Zhang became interested in them after watching his grandmother pick worms off tomato plants in her garden. Growing up in Chicago, he passed on the chapter books his classmates read during their after-school program — poring over a plant textbook instead, meticulously highlighting as he went along.

By third grade, Zhang’s interest in plants had become so serious that his dad took him to a cacti nursery in Illinois, where he encountered carnivorous plants like Venus flytraps and sundews for the first time. It was at the nursery that Zhang persuaded his father to buy him a few flytraps, marking the beginnings of his carnivorous plant collection.

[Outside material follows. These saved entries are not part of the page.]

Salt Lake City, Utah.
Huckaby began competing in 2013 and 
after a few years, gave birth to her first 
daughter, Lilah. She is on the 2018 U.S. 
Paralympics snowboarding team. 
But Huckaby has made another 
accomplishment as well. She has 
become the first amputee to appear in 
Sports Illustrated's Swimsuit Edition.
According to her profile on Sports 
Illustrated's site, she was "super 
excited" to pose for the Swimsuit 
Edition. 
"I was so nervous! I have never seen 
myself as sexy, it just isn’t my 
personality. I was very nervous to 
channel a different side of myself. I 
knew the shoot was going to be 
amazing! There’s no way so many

“I was instantly hooked,” says Zhang, who has lived in Philadelphia since 2005. “I just thought they were really nice to look at. I think they’re beautiful.”

At home, Zhang embarked on a years-long quest to grow a giant pumpkin in his backyard. (He managed to grow a 20-pounder in high school; his parents promptly chopped it up for homemade dumplings.) His plant collection followed him to a dorm-room aquarium at Princeton University, and then to Philly for medical school.

He picked this top-floor apartment for its roof access. There’s a small greenhouse there for plants that are currently dormant, along with pumpkins and summer vegetables. Zhang said moving the trays of plants was tricky because you can’t stack them.

“My dad and I made countless trips up and down the stairs,” he says with a sheepish smile.

Santucci is well-equipped to embrace Zhang’s plant obsession. The Mississippi Delta native began growing orchids after a visit to the Philadelphia Flower Show when she was in the seventh grade.

Unsurprisingly, plants played a role in how the pair met: They struck up a conversation at an activities fair at Princeton when he was a sophomore and she a freshman.

“I was running the table for the botany club and had a few pitcher plants in an aquarium,” Zhang says. “And Sarah came by and was like: ‘Oh my gosh! Is that a Nepenthes?’ and I was like, ‘Oh my gosh! You are literally the only person who knows what that is!’ ”

The couple would hand out home-grown herbs and mistletoe to their classmates during their time as members of the botany club.

Today, Zhang keeps most of his plants under grow lights in trays filled with distilled water, which flows from a reverse-osmosis system he installed on his kitchen faucet. Sick plants are kept on an isolated shelf for special monitoring. Zhang has devised ways to care for the more finicky species, using an aquarium to provide 100 percent humidity for tropical plants. Temperatures are tracked by probes. The one-bedroom apartment has a lab-like atmosphere.

“I just have a personality that’s interested in research,” Zhang says. “With plants, I couldn’t just give up when I failed. I think that’s what drew me to this.”